The problem - Pick out the lines below with "average" and list them.

Material provided below:

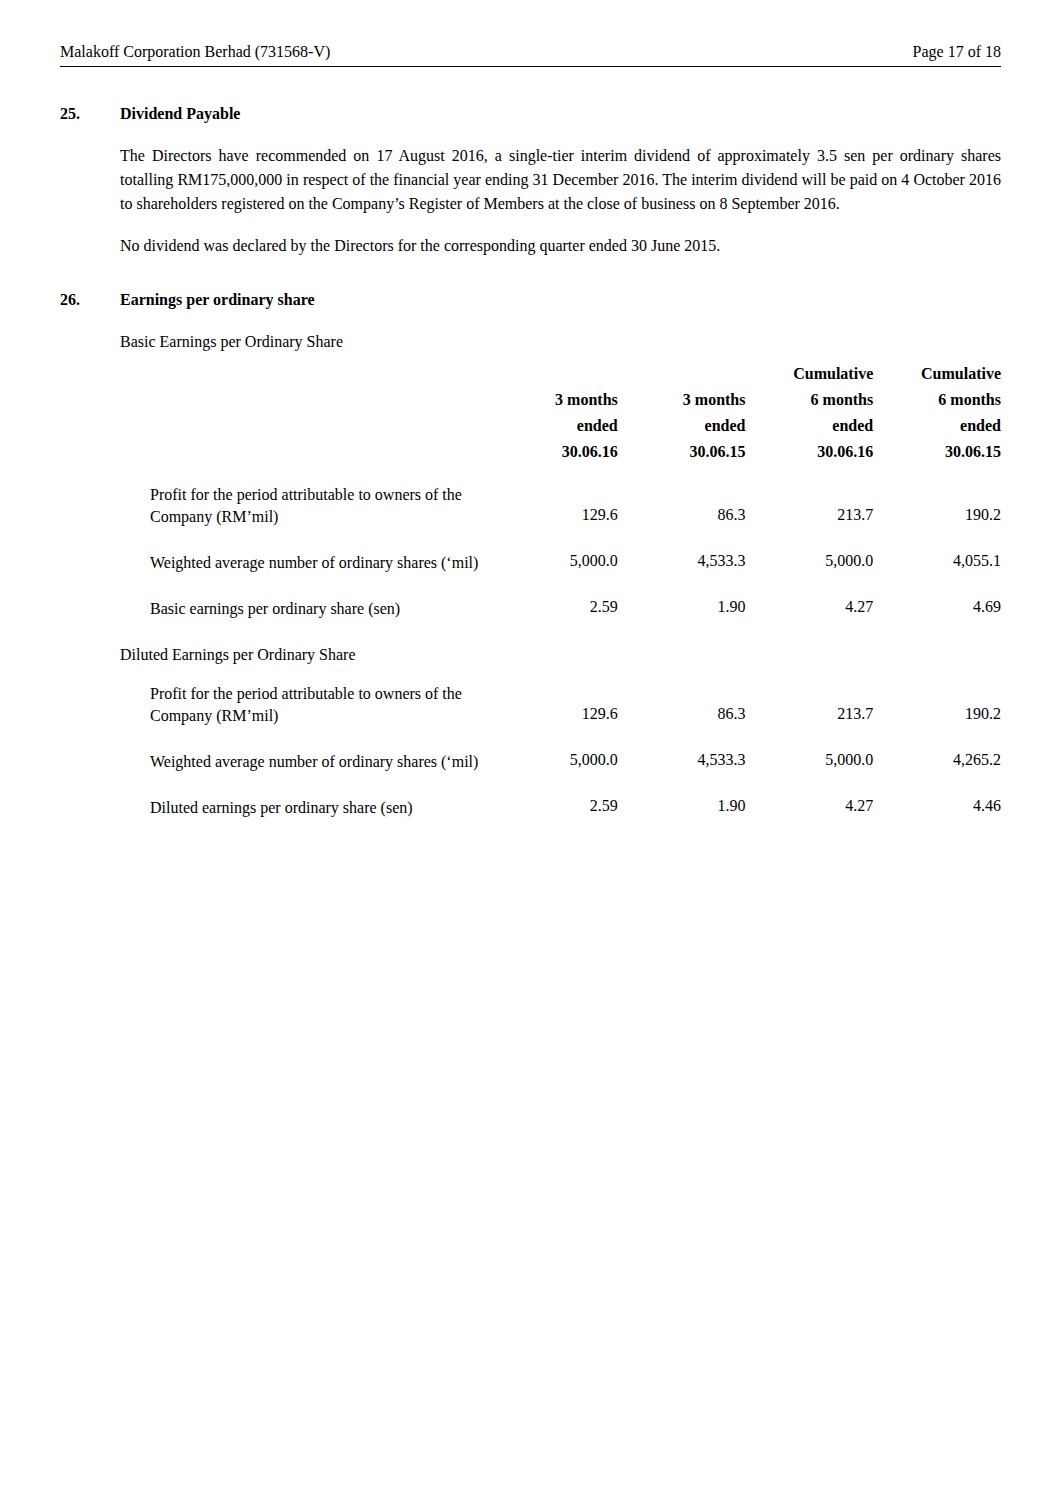Malakoff Corporation Berhad (731568-V) Page 17 of 18
25. Dividend Payable
The Directors have recommended on 17 August 2016, a single-tier interim dividend of approximately 3.5 sen per ordinary shares totalling RM175,000,000 in respect of the financial year ending 31 December 2016. The interim dividend will be paid on 4 October 2016 to shareholders registered on the Company’s Register of Members at the close of business on 8 September 2016.
No dividend was declared by the Directors for the corresponding quarter ended 30 June 2015.
26. Earnings per ordinary share
Basic Earnings per Ordinary Share
| | | | Cumulative | Cumulative |
| --- | --- | --- | --- | --- |
| | 3 months | 3 months | 6 months | 6 months |
| | ended | ended | ended | ended |
| | 30.06.16 | 30.06.15 | 30.06.16 | 30.06.15 |
| Profit for the period attributable to owners of the Company (RM’mil) | 129.6 | 86.3 | 213.7 | 190.2 |
| Weighted average number of ordinary shares (‘mil) | 5,000.0 | 4,533.3 | 5,000.0 | 4,055.1 |
| Basic earnings per ordinary share (sen) | 2.59 | 1.90 | 4.27 | 4.69 |
Diluted Earnings per Ordinary Share
| Profit for the period attributable to owners of the Company (RM’mil) | 129.6 | 86.3 | 213.7 | 190.2 |
| Weighted average number of ordinary shares (‘mil) | 5,000.0 | 4,533.3 | 5,000.0 | 4,265.2 |
| Diluted earnings per ordinary share (sen) | 2.59 | 1.90 | 4.27 | 4.46 |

End of Material provided.

Task answer -
| Weighted average number of ordinary shares (‘mil) | 5,000.0 | 4,533.3 | 5,000.0 | 4,055.1 |
| Weighted average number of ordinary shares (‘mil) | 5,000.0 | 4,533.3 | 5,000.0 | 4,265.2 |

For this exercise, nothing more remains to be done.